━━━━━ EXTRACT
Output from ureq not written to buffer

The arti-client has a implementation for hyper (arti-hyper), I tried to do the same for ureq. It is quite difficult because ureq is sync/blocking and arti is async. As a follow-up to this question I think I am coming very very close though.

The following (very messy code) compiles and it does send a request over the Tor-network. The only problem I have is that my response is always \0\0\0\0\0\0\0\0\0\0\... empty.

I think the problem lays in that reader2.read_to_end(&mut tmp_buffer) does not actually write to tmp_buffer.

    fn await_input(&mut self, timeout: NextTimeout) -> Result<bool, ureq::Error> {

        let fake_response = b"HTTP/1.1 200 OK\r\nContent-Type: text/plain\r\nContent-Length: 13\r\n\r\nHello, World!";
        
        
        let (tx, rx) = std::sync::mpsc::channel();  // We use channels to send the buffer outside the spawn
        let reader = Arc::clone(&self.r);           // The reader of our DataStream
       
        
        let tmp_buffer = Arc::new(Mutex::new(vec![0; 1024]));
        std::thread::spawn(move || {
            let mut tmp_buffer = tmp_buffer.lock().unwrap();
            let mut reader2 = reader.lock().unwrap();
            
            // We need to mess around with Tokio runtimes because Arti is async, but ureq isn't.
━━━━━━━━━━
━━━━━ MATERIAL PROVIDED
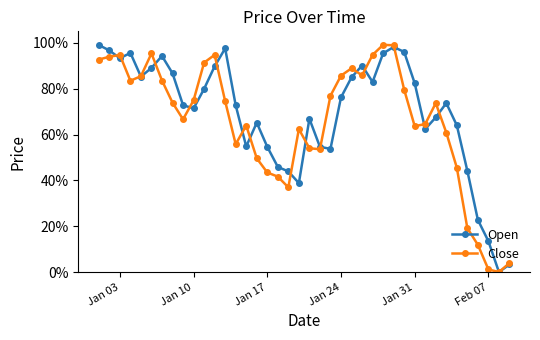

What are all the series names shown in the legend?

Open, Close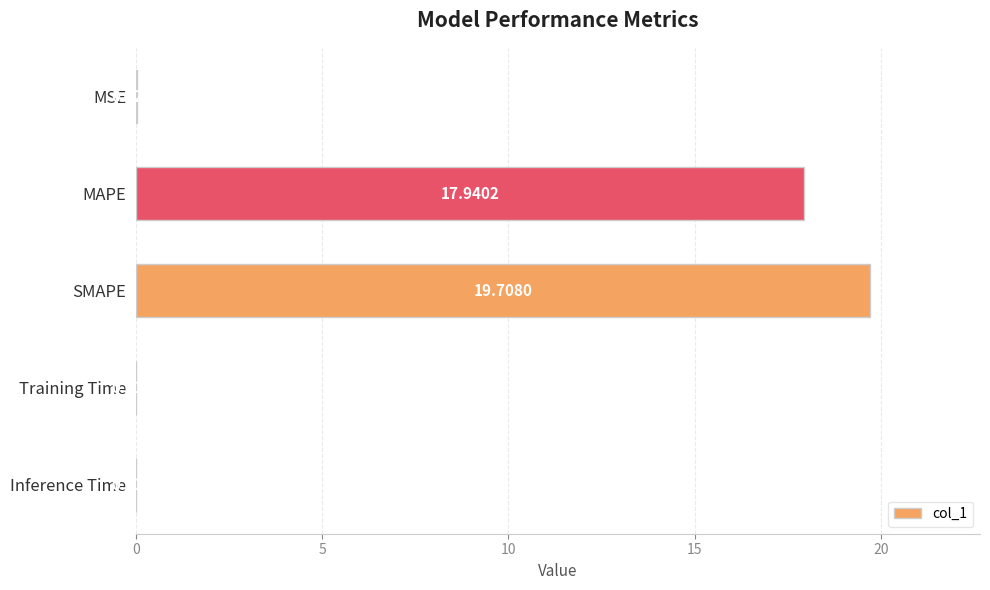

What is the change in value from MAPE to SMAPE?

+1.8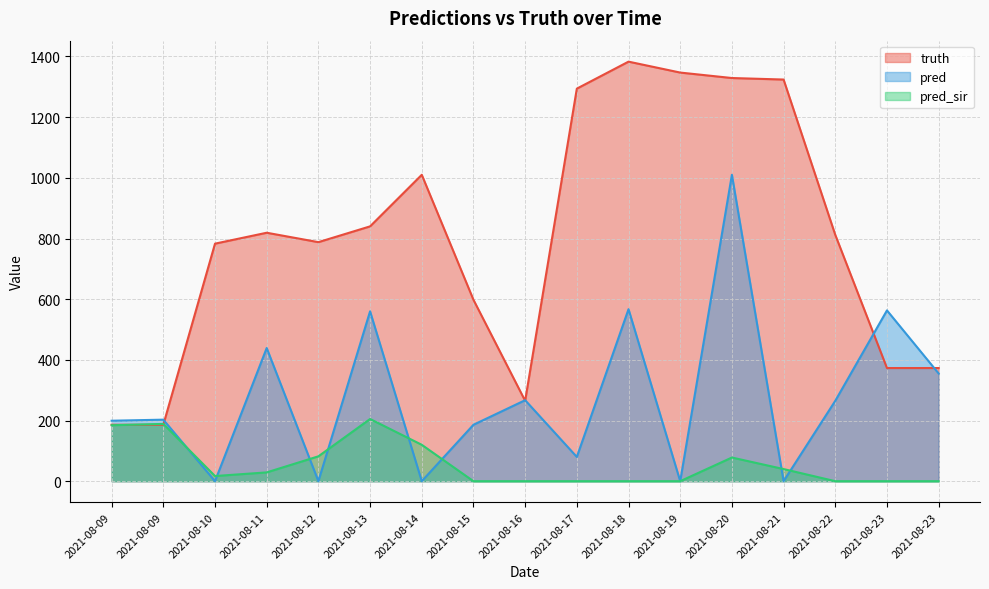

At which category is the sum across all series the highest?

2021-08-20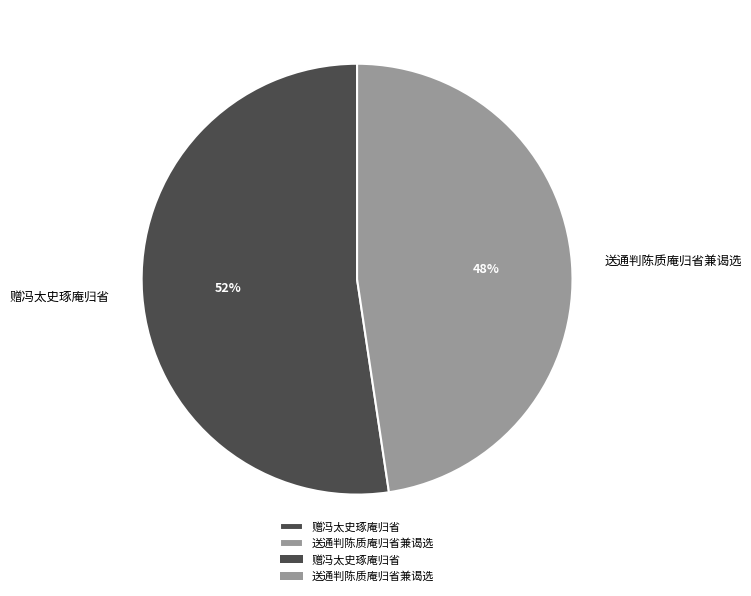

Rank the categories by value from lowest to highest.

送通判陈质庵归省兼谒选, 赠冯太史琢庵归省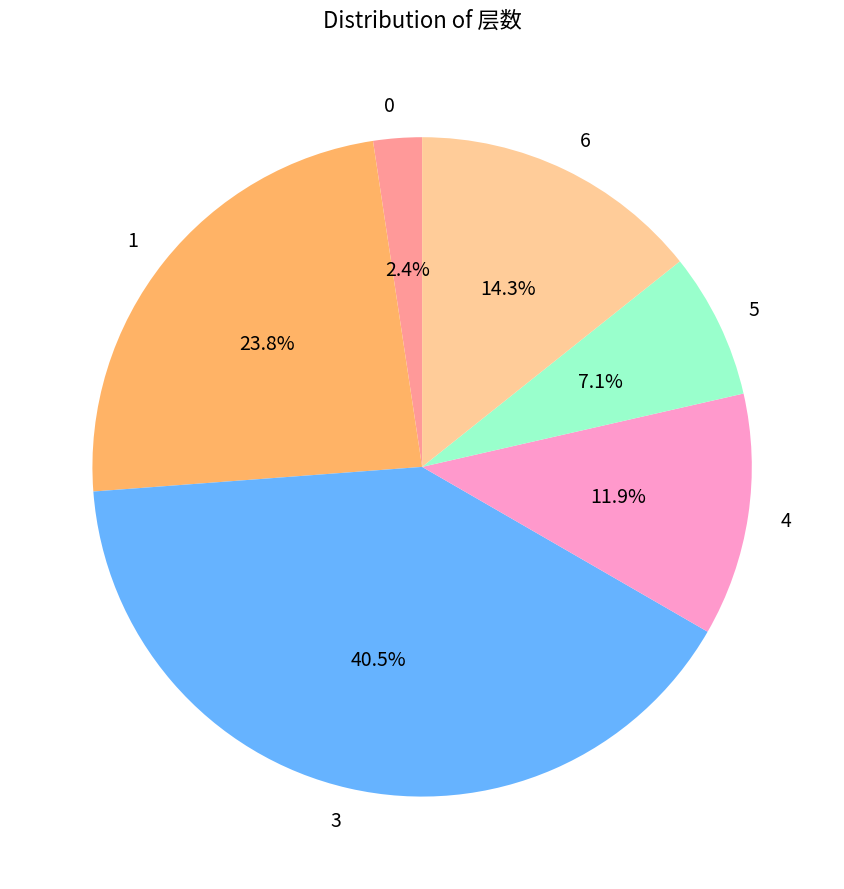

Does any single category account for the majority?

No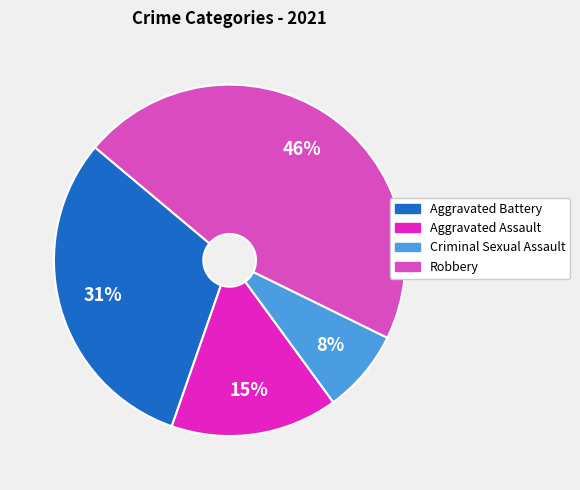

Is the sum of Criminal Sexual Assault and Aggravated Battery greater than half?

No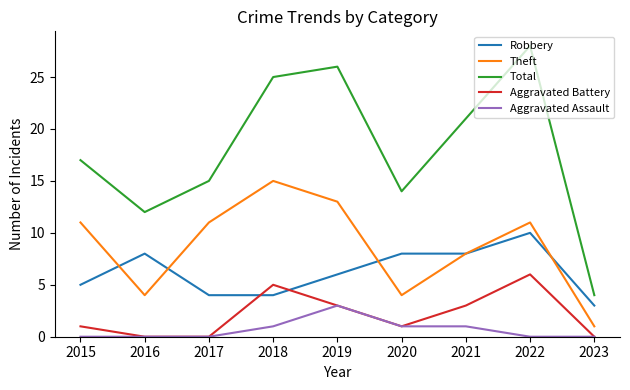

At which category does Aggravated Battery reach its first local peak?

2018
━━━━━━━━━━
## PROBLEM TO WORK ON
Retype the part of the ureq post starting at "Output from ureq" and ending at "always \0\0\0\0\0\0\0\0\0\0\... empty.". The items are separate material, unrelated to the ureq post.

## SOLUTION TO THIS PROBLEM
Output from ureq not written to buffer

The arti-client has a implementation for hyper (arti-hyper), I tried to do the same for ureq. It is quite difficult because ureq is sync/blocking and arti is async. As a follow-up to this question I think I am coming very very close though.

The following (very messy code) compiles and it does send a request over the Tor-network. The only problem I have is that my response is always \0\0\0\0\0\0\0\0\0\0\... empty.